Despite unjustified criticism of Europeans for their failure to do more in Afghanistan, 24 allied countries, 21 of which are European, are engaged in Operation Enduring Freedom and 40 percent of the 1,327 military fatalities to date have been non-American—nearly a third of them European.
In short, Europe has the requisite resources, industrial base, and geopolitical urgency to enhance its strategic autonomy and, eventually, become a full-fledged “shaping power (Gestaltungsmacht) in the 21st century. My basic takeaway from sober-minded European analysts was this: We are not yet there, and finding consensus among 27 nations won’t be easy, but we are getting there. To put it in Kantian “categorical imperative” terms: Europe can, because it must!
“We may not be rowing in the same boat, but we are navigating the same lake,” I told my European counterparts just as US Defense Secretary Pete Hagseth concluded his visit to Manila, where he rolled out the goodies, including the possible deployment of a second Typhon missile system as well as a new squadron of F16 fighters. Just days later, however, we were hit by double-digit tariffs (17 percent) despite our extremely minuscule exports to America compared to our regional peers. If anything, dozens of nations—including uber-wealthy Singapore and Qatar—were slapped with far smaller (10 percent) tariff rates, putting into question our supposedly ”first-in-line” status with Americans, who are yet to sign any form of free trade agreement with their former Asian colony.
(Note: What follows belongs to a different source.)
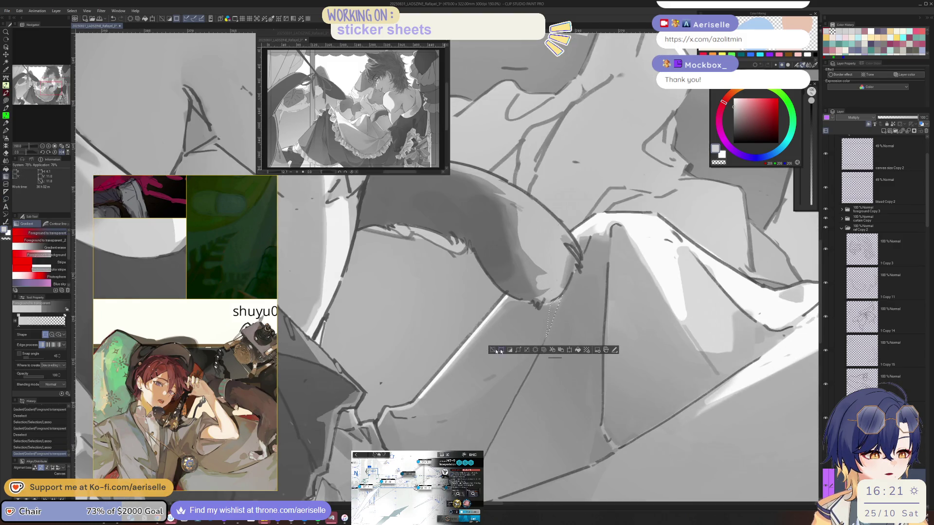
scroll(557, 375, "down", 3)
left_click_drag(557, 375, 580, 360)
“What we are all engaging in is 50 shades of hedging,” I added, partly to spice up the bureaucratic atmospherics in Brussels, and also to underscore how America’s allies from Asia to Europe are actively diversifying their strategic relations in various forms with the shared purpose of reducing their reliance on an increasingly less reliable America. As our Ambassador to Washington Jose “Babe” Romualdez wisely counseled: “It may be some other president in the future. But at the end of the day, each country now has to be ready to be able to beef up its defense, beef up its economic security.”